## What is being asked:
Of the lines below, copy those that hold the word "logo".
** Input for this task follows **
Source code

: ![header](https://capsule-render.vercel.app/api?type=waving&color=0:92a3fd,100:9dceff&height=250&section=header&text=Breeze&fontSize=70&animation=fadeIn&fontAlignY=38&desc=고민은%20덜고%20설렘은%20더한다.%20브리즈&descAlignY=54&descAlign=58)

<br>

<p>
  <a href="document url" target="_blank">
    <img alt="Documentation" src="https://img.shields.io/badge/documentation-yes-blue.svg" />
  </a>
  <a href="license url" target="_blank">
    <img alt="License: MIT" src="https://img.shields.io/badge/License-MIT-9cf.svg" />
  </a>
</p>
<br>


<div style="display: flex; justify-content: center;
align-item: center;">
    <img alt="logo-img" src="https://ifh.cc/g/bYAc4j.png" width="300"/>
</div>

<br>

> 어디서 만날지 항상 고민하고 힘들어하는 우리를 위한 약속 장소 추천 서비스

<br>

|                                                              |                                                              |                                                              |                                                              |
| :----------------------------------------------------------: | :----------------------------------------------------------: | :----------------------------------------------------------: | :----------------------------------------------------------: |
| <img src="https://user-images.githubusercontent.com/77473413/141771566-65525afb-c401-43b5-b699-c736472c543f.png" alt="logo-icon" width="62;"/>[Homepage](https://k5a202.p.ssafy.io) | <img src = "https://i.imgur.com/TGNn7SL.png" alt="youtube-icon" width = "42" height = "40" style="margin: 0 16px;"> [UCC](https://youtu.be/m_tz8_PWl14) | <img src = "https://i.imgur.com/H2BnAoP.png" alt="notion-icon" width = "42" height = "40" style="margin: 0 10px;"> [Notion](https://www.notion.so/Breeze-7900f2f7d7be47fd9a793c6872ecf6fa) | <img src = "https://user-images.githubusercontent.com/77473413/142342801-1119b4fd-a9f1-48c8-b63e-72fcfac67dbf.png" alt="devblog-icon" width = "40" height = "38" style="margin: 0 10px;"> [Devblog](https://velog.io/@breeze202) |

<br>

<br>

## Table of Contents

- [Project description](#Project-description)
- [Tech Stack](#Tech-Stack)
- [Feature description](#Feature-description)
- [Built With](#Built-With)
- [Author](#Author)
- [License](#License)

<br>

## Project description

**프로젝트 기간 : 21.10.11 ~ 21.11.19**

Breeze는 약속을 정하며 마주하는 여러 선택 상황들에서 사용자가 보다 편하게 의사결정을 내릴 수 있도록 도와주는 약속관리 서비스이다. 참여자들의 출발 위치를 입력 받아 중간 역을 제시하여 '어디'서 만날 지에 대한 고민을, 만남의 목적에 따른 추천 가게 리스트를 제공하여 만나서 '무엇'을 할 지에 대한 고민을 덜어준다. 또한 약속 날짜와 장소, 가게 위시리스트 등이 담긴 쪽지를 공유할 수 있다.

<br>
** End of Input for this task **
## Expected answer:
    <img alt="logo-img" src="https://ifh.cc/g/bYAc4j.png" width="300"/>
| <img src="https://user-images.githubusercontent.com/77473413/141771566-65525afb-c401-43b5-b699-c736472c543f.png" alt="logo-icon" width="62;"/>[Homepage](https://k5a202.p.ssafy.io) | <img src = "https://i.imgur.com/TGNn7SL.png" alt="youtube-icon" width = "42" height = "40" style="margin: 0 16px;"> [UCC](https://youtu.be/m_tz8_PWl14) | <img src = "https://i.imgur.com/H2BnAoP.png" alt="notion-icon" width = "42" height = "40" style="margin: 0 10px;"> [Notion](https://www.notion.so/Breeze-7900f2f7d7be47fd9a793c6872ecf6fa) | <img src = "https://user-images.githubusercontent.com/77473413/142342801-1119b4fd-a9f1-48c8-b63e-72fcfac67dbf.png" alt="devblog-icon" width = "40" height = "38" style="margin: 0 10px;"> [Devblog](https://velog.io/@breeze202) |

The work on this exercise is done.